• [Task prompt] Every entry must be set down exactly in the answer; no pictures should appear.

"""

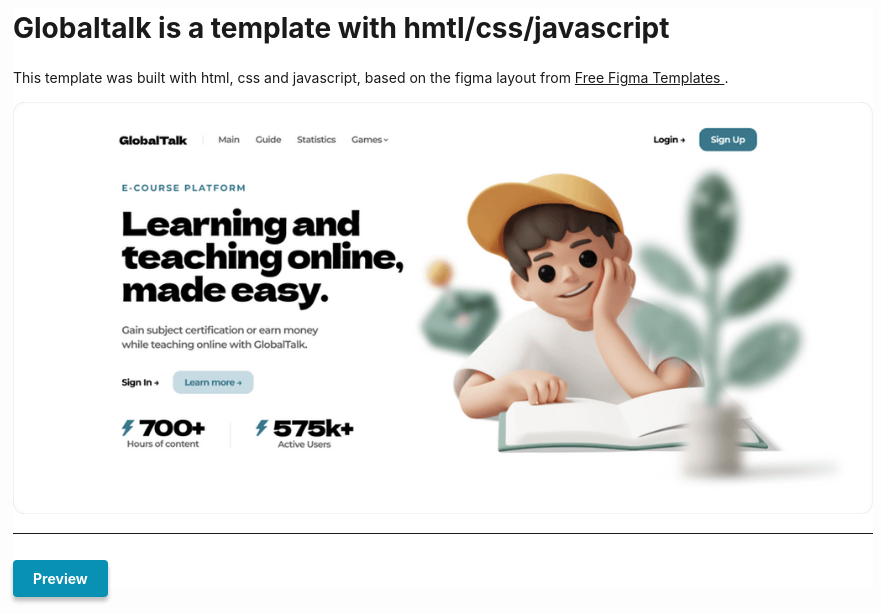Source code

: # Globaltalk is a template with hmtl/css/javascript

This template was built with html, css and javascript, based on the figma layout from <a href="https://www.freefigmatemplates.com/gallery/elearning-website-kit">Free Figma Templates </a>.

<img src="./images/layout.jpg" style="width:100%;height:100%;object-fit:cover"/>
<hr/>
<br/>
<a style="color:white;text-decoration:none;font-weight:bold;text-tecoration:none;background:#0891b2;padding:10px 20px;border-radius:4px;box-shadow:0 4px 4px 0 rgba(0,0,0,.25)" href="https://crisrochadev.github.io/free-templates/globaltalk/" target="_blank">Preview</a>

"""

• [Answer for this exercise]
Source code

: # Globaltalk is a template with hmtl/css/javascript

This template was built with html, css and javascript, based on the figma layout from <a href="https://www.freefigmatemplates.com/gallery/elearning-website-kit">Free Figma Templates </a>.

<img src="./images/layout.jpg" style="width:100%;height:100%;object-fit:cover"/>
<hr/>
<br/>
<a style="color:white;text-decoration:none;font-weight:bold;text-tecoration:none;background:#0891b2;padding:10px 20px;border-radius:4px;box-shadow:0 4px 4px 0 rgba(0,0,0,.25)" href="https://crisrochadev.github.io/free-templates/globaltalk/" target="_blank">Preview</a>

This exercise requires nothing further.